*Input data*:
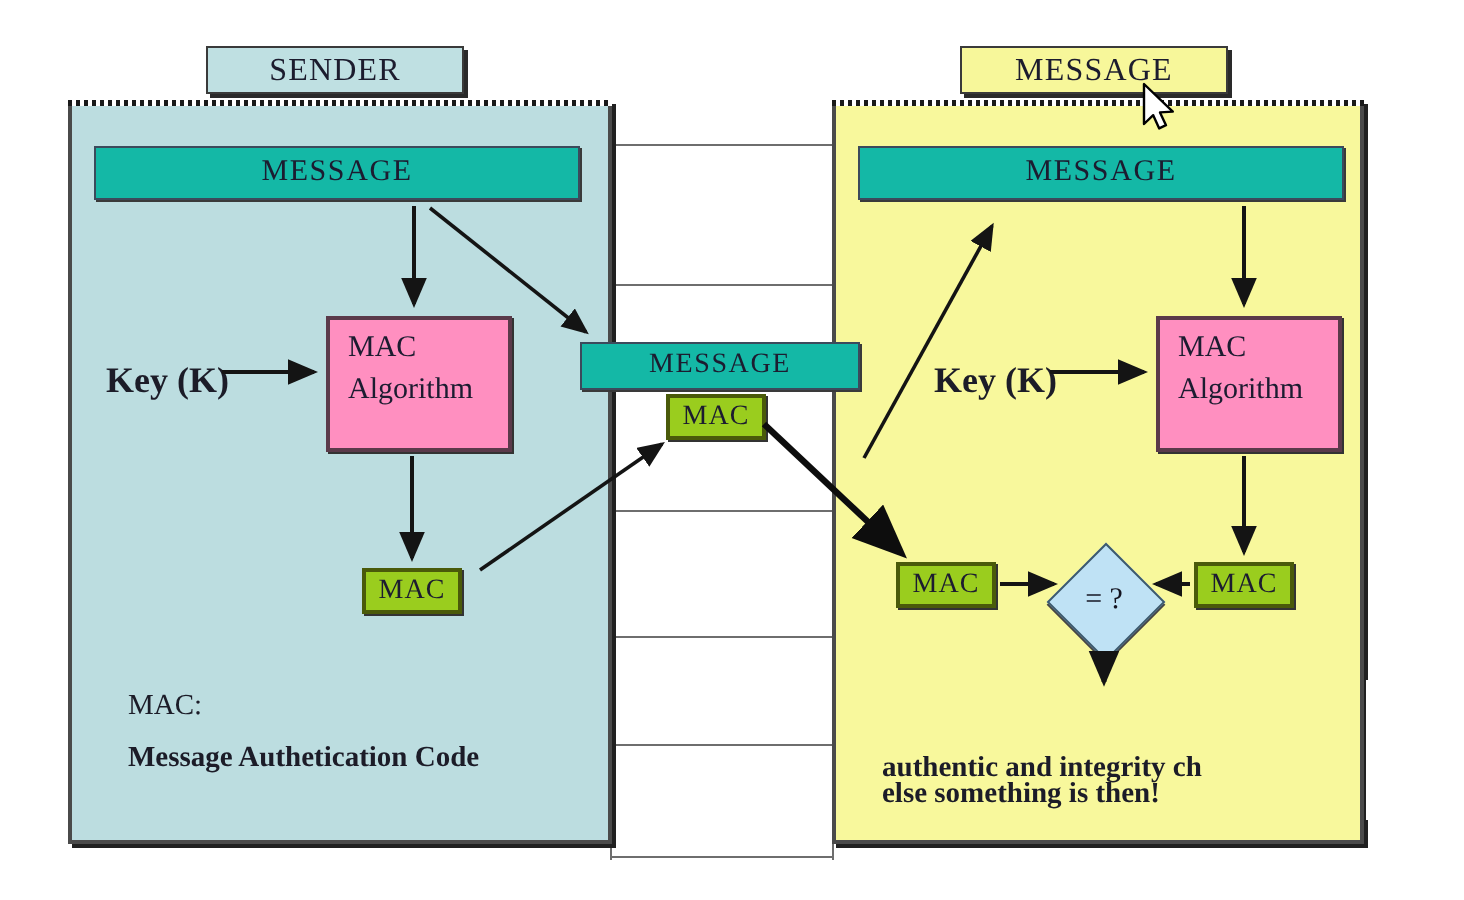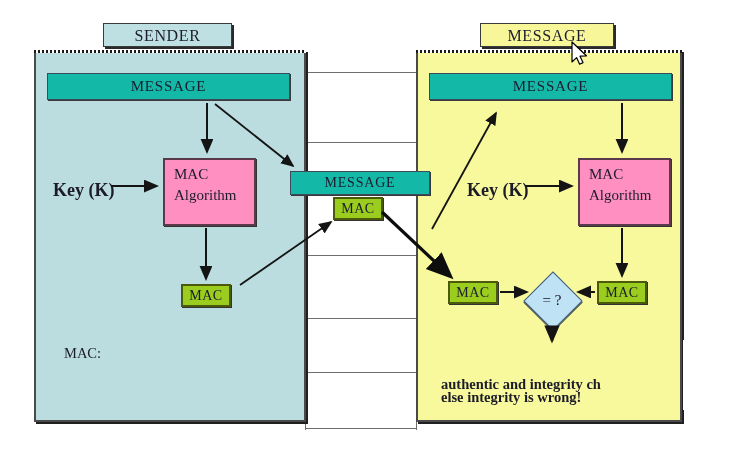--- a/index.html
+++ b/index.html
@@ -152,6 +152,7 @@
   <div class="box box-mac" style="left:181px;top:284px;width:50px;height:23px;padding-top:2px;">MAC</div>
 
   <div class="lbl lbl-note-thin" style="left:64px;top:345px;text-align:right;">MAC:</div>
+  <div class="lbl lbl-note" style="left:64px;top:369px;">Message Authetication Code</div>
 
   <div class="panel panel-receiver" style="left:416px;top:50px;width:266px;height:372px;"></div>
   <div class="panel-top-hatch" style="left:416px;top:50px;width:266px;"></div>

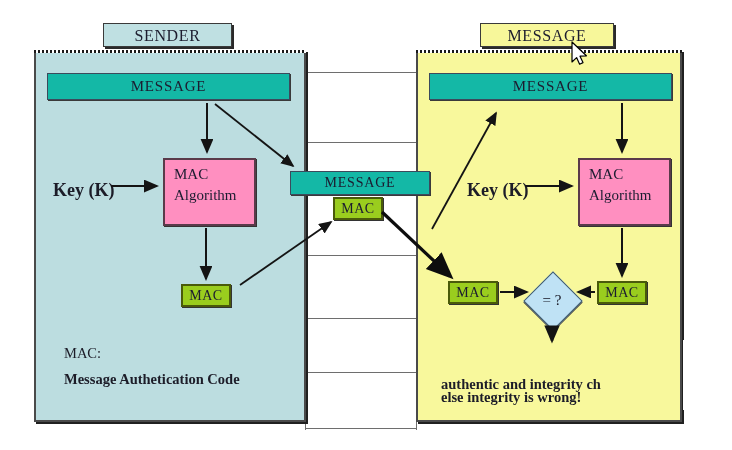--- a/index.html
+++ b/index.html
@@ -178,7 +178,7 @@
   </div>
 
   <div class="lbl lbl-note" style="left:441px;top:366px;margin-top:8px;">authentic and integrity ch</div>
-  <div class="lbl lbl-note" style="left:441px;top:387px;">else integrity is wrong!</div>
+  <div class="lbl lbl-note" style="left:441px;top:387px;">else something is then!</div>
 
   <div class="clipmask" style="left:683px;top:340px;width:49px;height:70px;"></div>
 

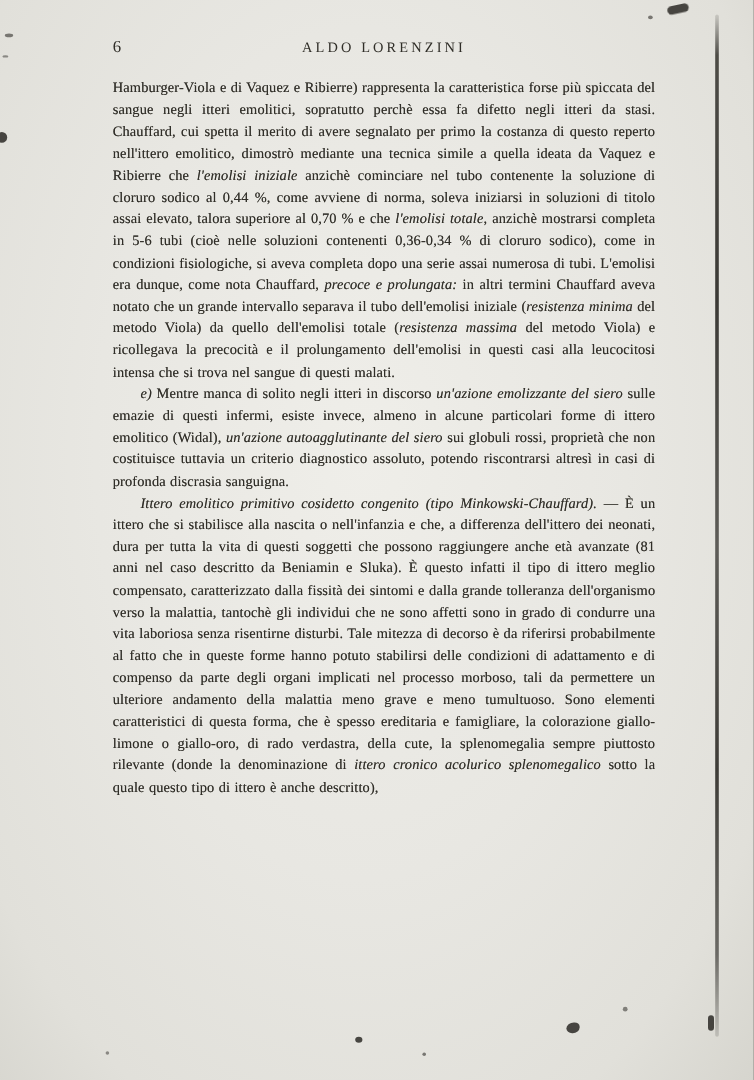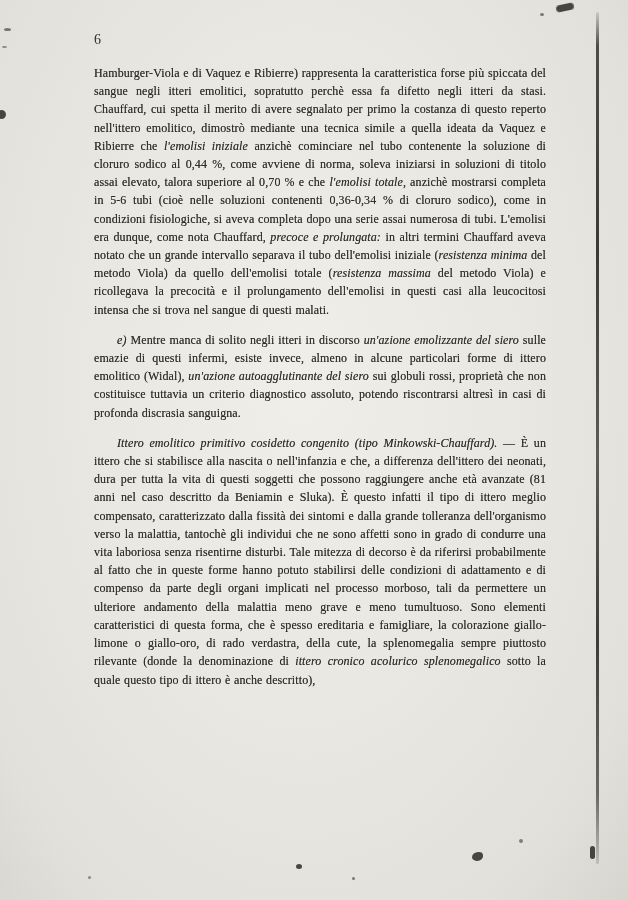--- a/index.html
+++ b/index.html
@@ -77,6 +77,7 @@
 
     <header class="header">
       <span class="page-number">6</span>
+      <span class="running-title">ALDO LORENZINI</span>
     </header>
 
     <div class="body-text">

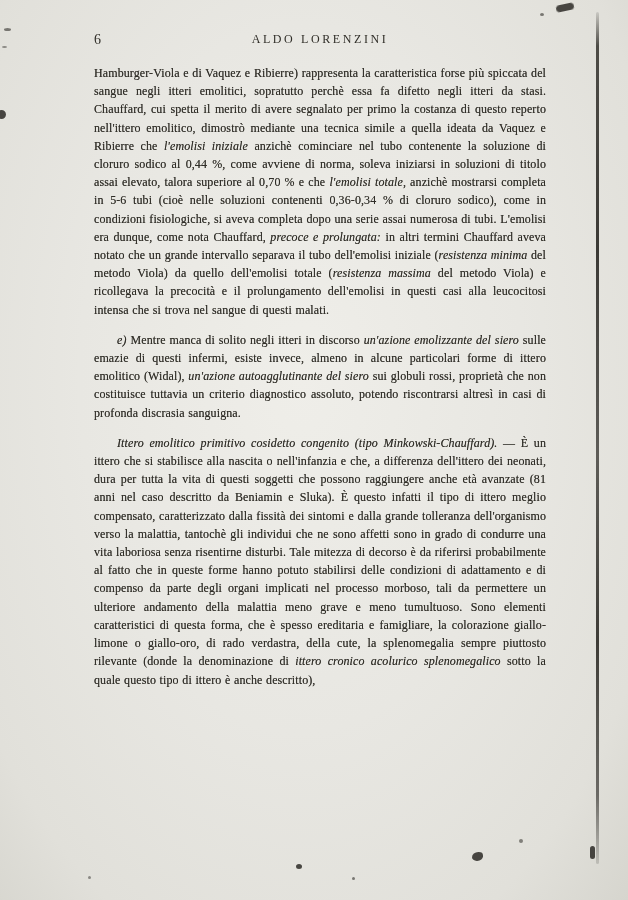--- a/index.html
+++ b/index.html
@@ -46,7 +46,7 @@
     hyphens:auto;
     text-shadow:0 0 .5px rgba(48,46,40,.65);
   }
-  .body-text p.indent { text-indent:23px;margin-top:12px; }
+  .body-text p.indent { text-indent:23px; }
   .it { font-style:italic; }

*Directions*: List all lines in the material containing the string "panel".

*Solution to this task*:
   <div class="panel panel-receiver" style="left:416px;top:50px;width:266px;height:372px;"></div>
   <div class="panel-top-hatch" style="left:416px;top:50px;width:266px;"></div>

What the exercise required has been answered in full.